Sad about Alex being a flake; Bunny in a better mood

Ugh…

I was so into Alex. And we had such a build up towards the weekend…

Then he bailed on me last minute.

That’s the second time in the past 4 weeks. So basically I only see him once every 2 weeks, just like with Matthew. And there’s a 50% chance of him cancelling on me last minute.

On one hand I’m not surprised. On one hand I’m so disappointed. On another hand I’m kinda hoping it wouldn’t be a regular thing….but, he doesn’t have the best track record in general…I kinda knew that since he always missed his flights.

What happened was that he drove over a nail and his tire blew. He said he’d need to fix that and then he’d uber to me if he had to, to get to my arms (strange way to put it…I felt like the protective figure….the big spoon).

That was 1pm. 6 hours later, after much back and forth of me telling him how much I wanted him, and him being quite convincing that he’ll come…he said he ate some fried chicken and was in a food coma. WTF!

I was so upset.

He said he was also moody from the car issue.

I said we both go through a lot of stress in life/biz, and I thought he was the type of person to take stresses in stride. His tire blew and they can’t fix it…that’s enough to bring him down so much that he can’t see me???

And to get into a food coma???

I was so wet earlier, and was so turned off after this.

He said he when he is with me he wants to give me all of his attention and he just couldn’t that day.

Putting it that way helped, but I was still sad.

In a way I get it. Guys are less resilient. They can’t take stress as well (except for extreme cases such as Elon Musk). I think if we were to find an average, girls take stresses better than guys, but there are more outliers in guys.

I didn’t respond to his last message. We’ll see. I hope it works out well.

Went to see Bunny today. He was expecting me to visit him yesterday (Saturday). I didn’t realize I committed to that…I was planning to meet with Alex. I was also busy working, so Bunny said it’s fine if we meet today (Sunday), which would’ve been great if I got to meet Alex. Instead, I was actually working all night.

Bunny and I haven’t met up on weekends in a while, so, I was actually surprised that he wanted to see me. I saw him during the week already.

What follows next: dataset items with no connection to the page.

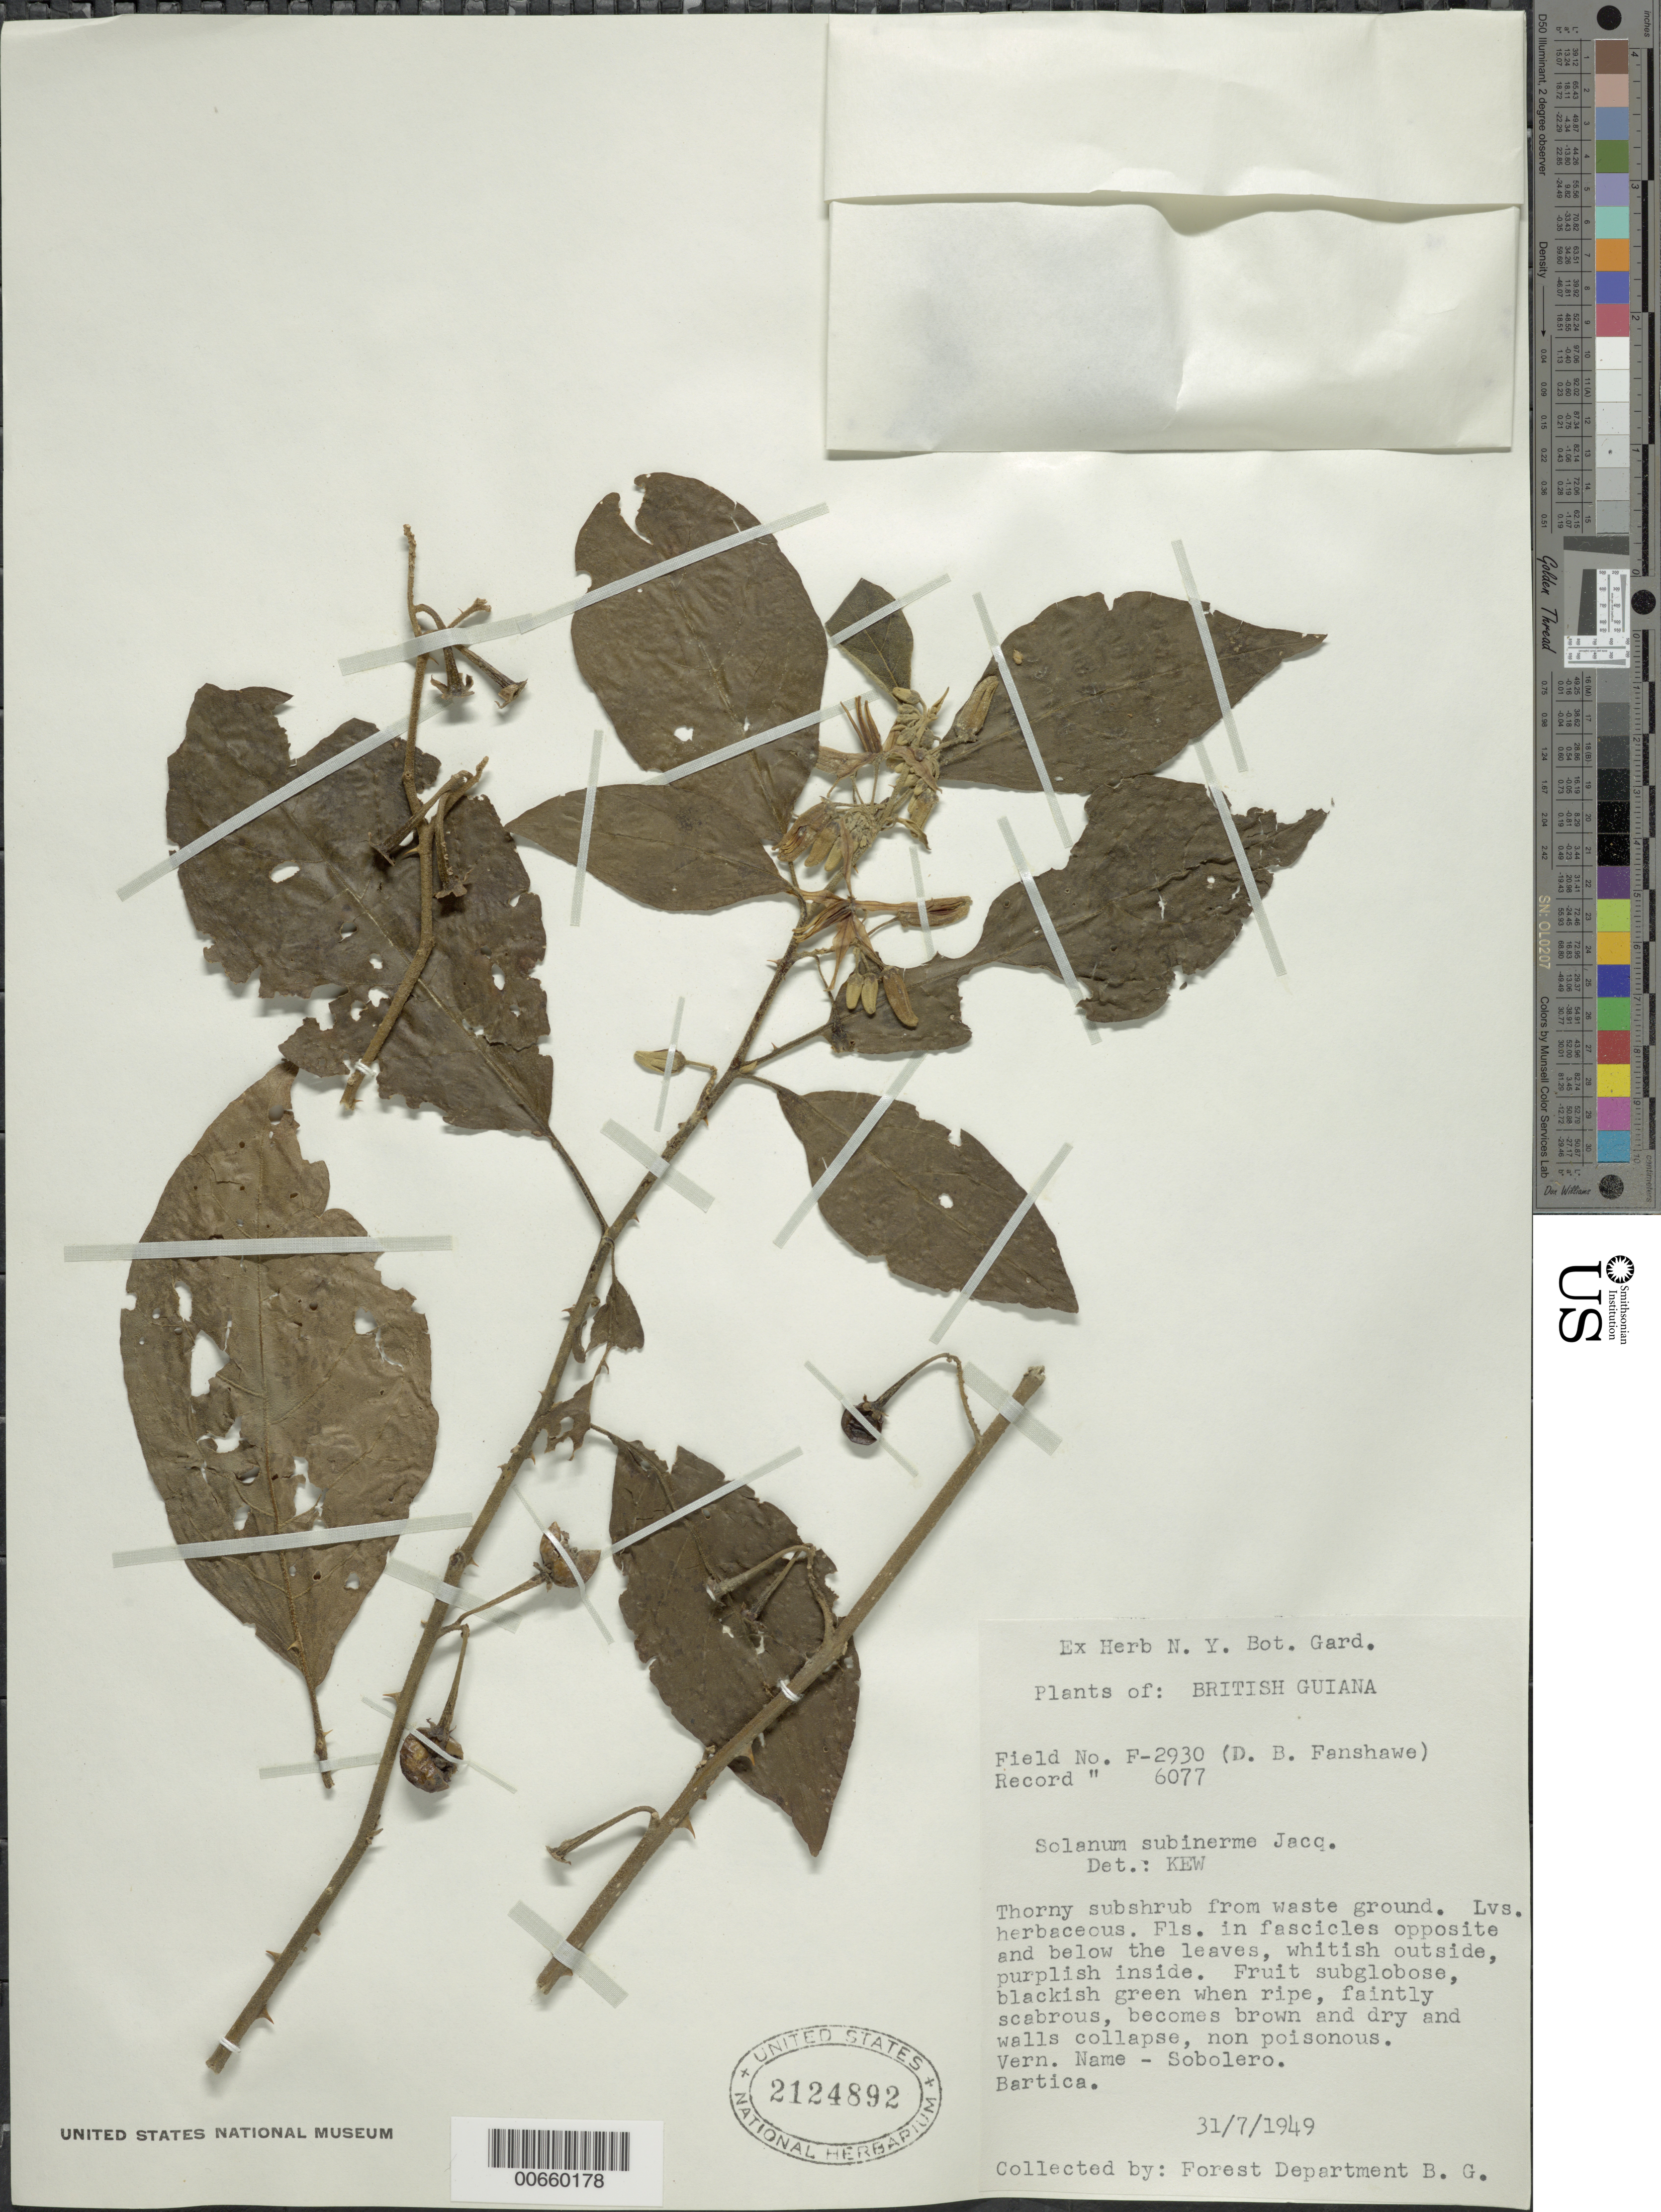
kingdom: Plantae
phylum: Tracheophyta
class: Magnoliopsida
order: Solanales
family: Solanaceae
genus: Solanum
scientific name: Solanum subinerme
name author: Jacq.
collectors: Forest Dept. B. G. & D. B. Fanshawe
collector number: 6077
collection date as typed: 7 Jul 1949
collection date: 1949-07-07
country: Guyana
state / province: Cuyuni-Mazaruni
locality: Bartica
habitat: Waste ground. Field No. F2930.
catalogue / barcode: US 2124892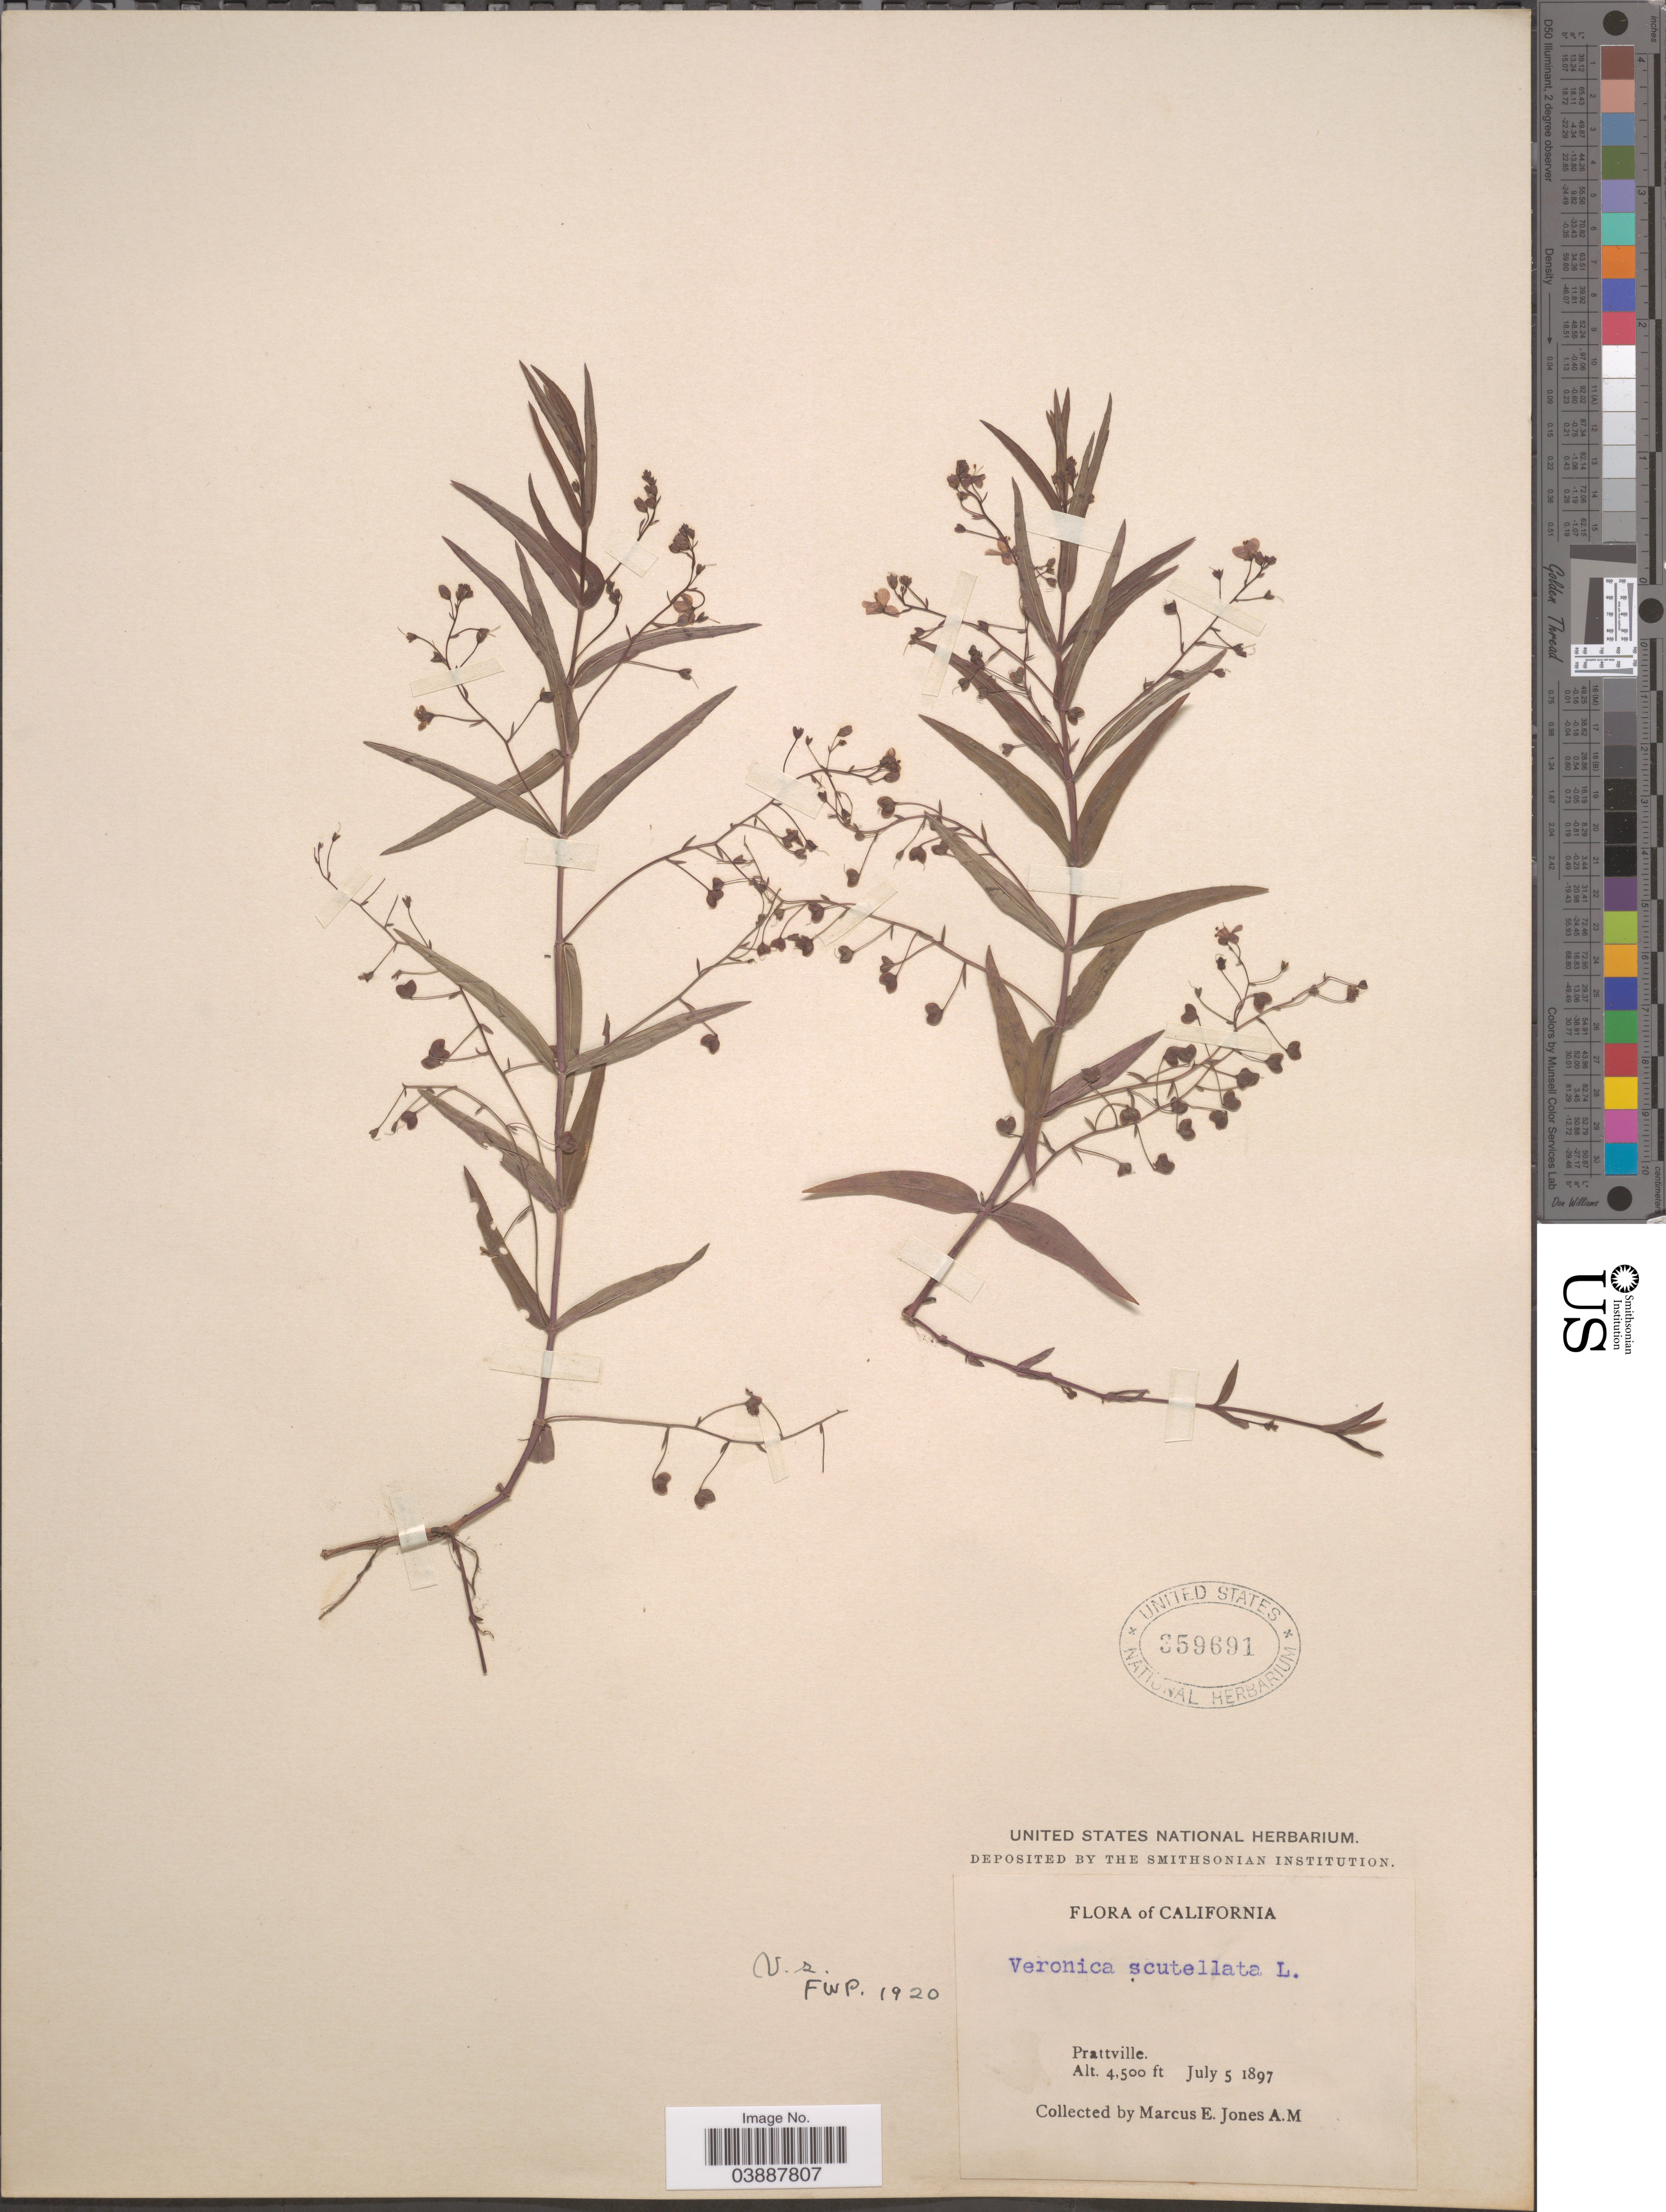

I think he is feeling better the past 2 days. Talked to some of this friends, and wanted me to visit. When I went, he had a smile on his face. Haven’t seen that in a while. He said the mushroom helped lift his mood too.

He was so distraught and hopeless just last week.

Part of me feels like at a higher consciousness level, he was in deep sorrow because I was hooking up with Alex. And when in the past two days Alex disappointed me and we are not great anymore, Bunny felt better. It’s probably not the case, but, I felt that way.

Sometimes I surprise myself at how I don’t feel very guilty about all this.

I can totally have sex with both Bunny and Alex and not feel guilty. Except, Alex has my attention. I like being with him so much.

I was still horny around Bunny today. He was a bit more touchy, but still not even touching my boobs. I was a little upset and got up to leave. But I managed to hide my sadness mostly, reminding myself that he’s already improved today.

He ordered some really yummy chicken shwarma for us, and we watched South Park post covid special – sooo good, so brilliant. That was really uplifting. That’s something Alex and I can’t bond on.

We then watched an episode of Price is Right from 1976. It was hilarious!

Then we cuddled. I was topless (wearing pants cuz of period). Bunny was in knee pain again…every time we lie down to sexy cuddle he is in pain. Made me roll my eyes… but he was almost in tears so… not his fault. He rubbed my back a bit. So little action compared to what Alex and I have done.

When I was leaving, he did give me a decent kiss. But, I probably didn’t seem as appreciative as he thought I would be. I mean, no sex for 8 months. No making out. No nothing. A kiss isn’t gonna be enough. Also I prefer Alex’s lips. They are smaller and smoother, and felt like the same size as mine.

Physically it’s as though Alex and I are made for each other. I think chemically too. Being around him is just so uplifting. I’m always so happy. That’s why he is so addictive. That’s why I’m so into him.

When he said he wants to give me his full attention when he is around me, I didn’t realize it’s a conscious thing. I give him my full attention naturally…

Bunny’s dick never felt as good, except for that one time on my birthday.  Strange because their dicks look very similar. Similar size and girth.I pretty much have forgotten how Bunny’s dick feels…but it wasn’t like Alex’s dick. It sometimes hurts. Alex’s dick, when it enters me, I felt like a mac laptop booting up. I literally turn on.